Another blood sample is taken procedure is repeated every 30 to 60min

- The OGTT procedure normally takes up to 3hrs

- OGTT Significance: The significance of the OGTT is that it allows the physician to test for the possibility of DM
(Diabetes Mellitus) in the patient, specifically the Type 2 (Insulin tolerant) kind of DM. The OGTT is also used to test for
Gestational DM for pregnant mothers between 24-28 weeks of pregnancy

11. Define Postprandial blood sugar; describe how it is performed and its clinical value:
- The word postprandial means after a meal; therefore, PPG concentrations refer to plasma glucose
concentrations after eating.
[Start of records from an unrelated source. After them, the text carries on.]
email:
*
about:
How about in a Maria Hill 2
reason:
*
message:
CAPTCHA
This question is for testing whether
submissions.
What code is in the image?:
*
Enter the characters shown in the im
PPG levels are normally used to determine the individuals’ blood glucose level after a meal
and compare it with the normal values to check if he/she is nondiabetic or diabetic
- For a 2-hour postprandial test, a meal is eaten exactly 2 hours before the blood sample is taken. A home blood
sugar test is the most common way to check 2-hour postprandial blood sugar levels.

12. Define HbA1c and state its significance:

- Is also known as glycated or glycosylated Hb. In the blood there are 3 types of distinguishable types of Hb and
one of them is HbA, which is composed of 2α2β and is the dominant type in adults accounting for 96% of total Hb. HbA
has 4 subtypes, namely HbA1a1, HbA1a2, HbA1b, and of course, HbA1c. This specific subtype is monitored using the
A1c test and is seen in increased levels in DM (Diabetes Mellitus) patients as a result of increased blood glucose levels.
HbA1c is formed when blood glucose enters the erythrocyte where it glycates the ε-amino group of Lys residue
and the α-amino terminals of Hb in the erythrocyte. The fraction of Hb glycated, normally about 5% is proportionate to
blood glucose concentration. Since the half-life of an erythrocyte is typically 60days, the level of HbA1c reflects the mean
blood glucose concentration over the preceding 6-8weeks. Measurement of HbA1c, therefore provides valuable
information for management of DM.

13. State the complications of uncontrolled Diabetes Mellitus Type 2

Ch. 419: Diabetes Mellitus Complications, Endocrinology and Metabolism, Harrison’s Principles of Internal Medicine 19 th
Ed.

14. Discuss the biochemical mechanisms involved in the development of complication of Diabetes
Mellitus Type 2: (Four theories based on Harrison’s 19th)

1. Increased intracellular glucose leads to the formation of advanced glycosylation end products, which bind to a
cell surface receptor, via the nonenzymatic glycosylation of intra- and extracellular proteins, leading to cross-linking of
proteins, accelerated atherosclerosis, glomerular dysfunction, endothelial dysfunction, and altered extracellular matrix
composition.
2. Hyperglycemia increases glucose metabolism via the sorbitol pathway related to the enzyme aldose reductase.
However, testing of this theory in humans, using aldose reductase inhibitors, has not demonstrated beneficial effects.
3. Hyperglycemia increases the formation of diacylglycerol, leading to activation of protein kinase C, which alters
the transcription of genes for fibronectin, type IV collagen, contractile proteins, and extracellular matrix proteins in
endothelial cells and neurons.
4. Hyperglycemia increases the flux through the hexosamine pathway, which generates fructose-6-phosphate, a
substrate for O-linked glycosylation and proteoglycan production, leading to altered function by glycosylation of proteins
such as endothelial nitric oxide synthase or by changes in gene expression of transforming growth factor β (TGF-β) or
plasminogen activator inhibitor-1.

Ch. 419: Diabetes Mellitus Complications: Mechanisms of Complications, Endocrinology and Metabolism, Harrison’s
Principles of Internal Medicine 19th Ed.